How Therilly works
Your heat pump works when power is cheap — and rests when it’s expensive
Therilly is an AI that controls your existing heat pump. You don’t replace hardware — you just add a brain.
How the data flows
Therilly pulls real-time data from several sources — upcoming spot prices, weather forecasts and more. What makes it unique is that it also gathers data from your own home to learn its thermal inertia. With that, the Therilly robot adapts your heat pump to heat during the most efficient hours and back off when prices spike — for maximum savings and lower energy use.
And this is how to get started
- 1
Connect your heat pump
Plug your pump in in 2 minutes — Qvantum direct, Mitsubishi via MELCloud, Nibe/IVT via Home Assistant or the Homey bridge.
- 2
Add a power meter
Therilly needs to know how much power the home draws right now.

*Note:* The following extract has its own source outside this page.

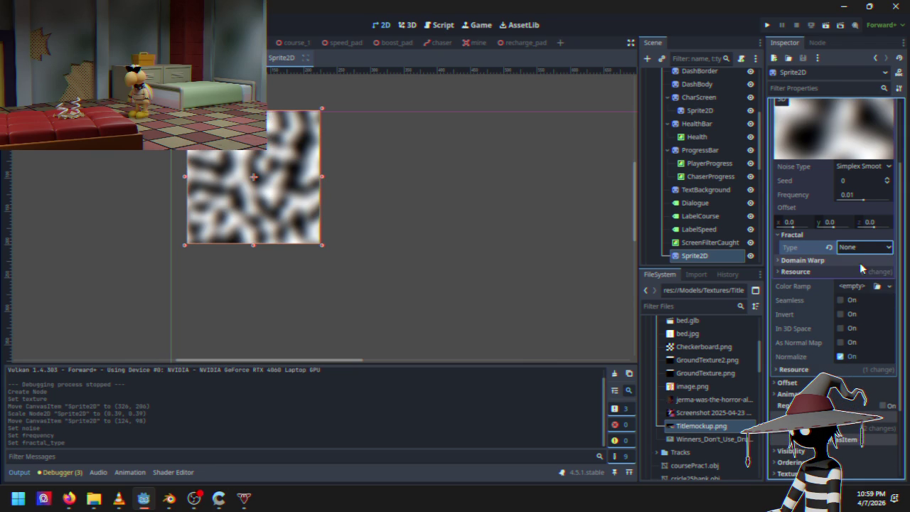
Step: Try the Ridged and Ping-Pong fractal types, settle on FBM, and run the game
left_click(863, 247)
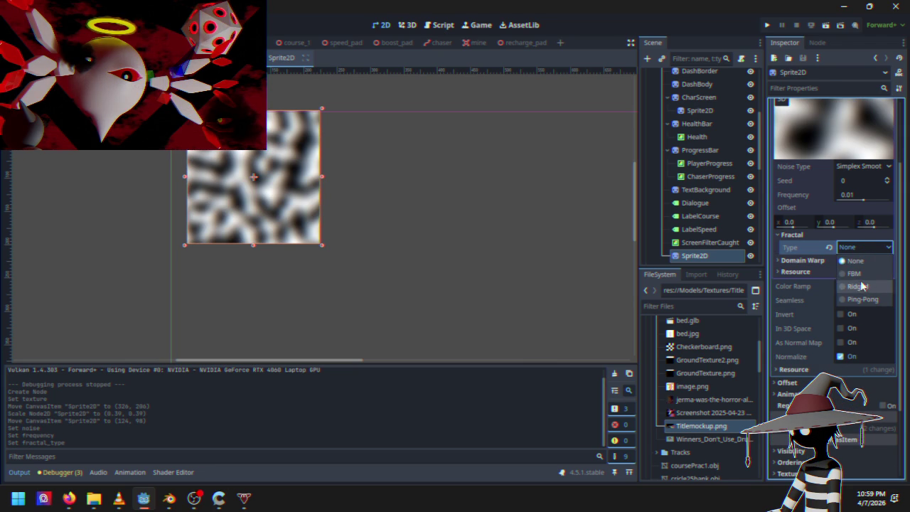
key("Escape")
left_click(864, 247)
left_click(864, 286)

Shelly EM, HomeWizard P1 or Tibber Pulse work out of the box.
- 3
Set a comfort floor
Choose the lowest indoor temperature you accept (e.g. 20.5 °C). Therilly prioritises never going below it.
- 4
Switch on the AI
Therilly reads the spot price (Nord Pool/Tibber), weather forecast (SMHI) and your home’s thermal inertia, shifting heating to the cheap hours.
- 5
See the savings in-app
Every day you get a report: how much you saved, how much CO₂ you avoided, how your pump performed in the cheapest hours.
Frequently asked questions
- How often does Therilly update the heat pump?
- Every 15 minutes. Therilly reads the current spot price, weather forecast and latest sensor readings from the home, runs its optimisation model and adjusts the pump’s setpoints in real time.
- What is a "comfort floor"?
- The comfort floor is the lowest indoor temperature you accept — for example 20.5 °C. Therilly prioritises holding that temperature at all times, even while shifting heating between expensive and cheap hours.
- How does Therilly learn my home?
- Within 5–10 days Therilly observes how fast the house loses heat when the pump pauses and how quickly it recovers. It builds a thermal model unique to your house, then uses it in every future optimisation.
- What happens if the internet goes down?
- The heat pump falls back to its built-in normal mode within minutes. Therilly is never a critical component — if the system can’t reach the pump, the pump runs as usual.
- Does smart control wear out the heat pump?
- No. Modern AI control avoids short compressor start/stops. Pauses are done by gradually lowering setpoints rather than hard cutoffs, so wear is equal to or lower than normal operation.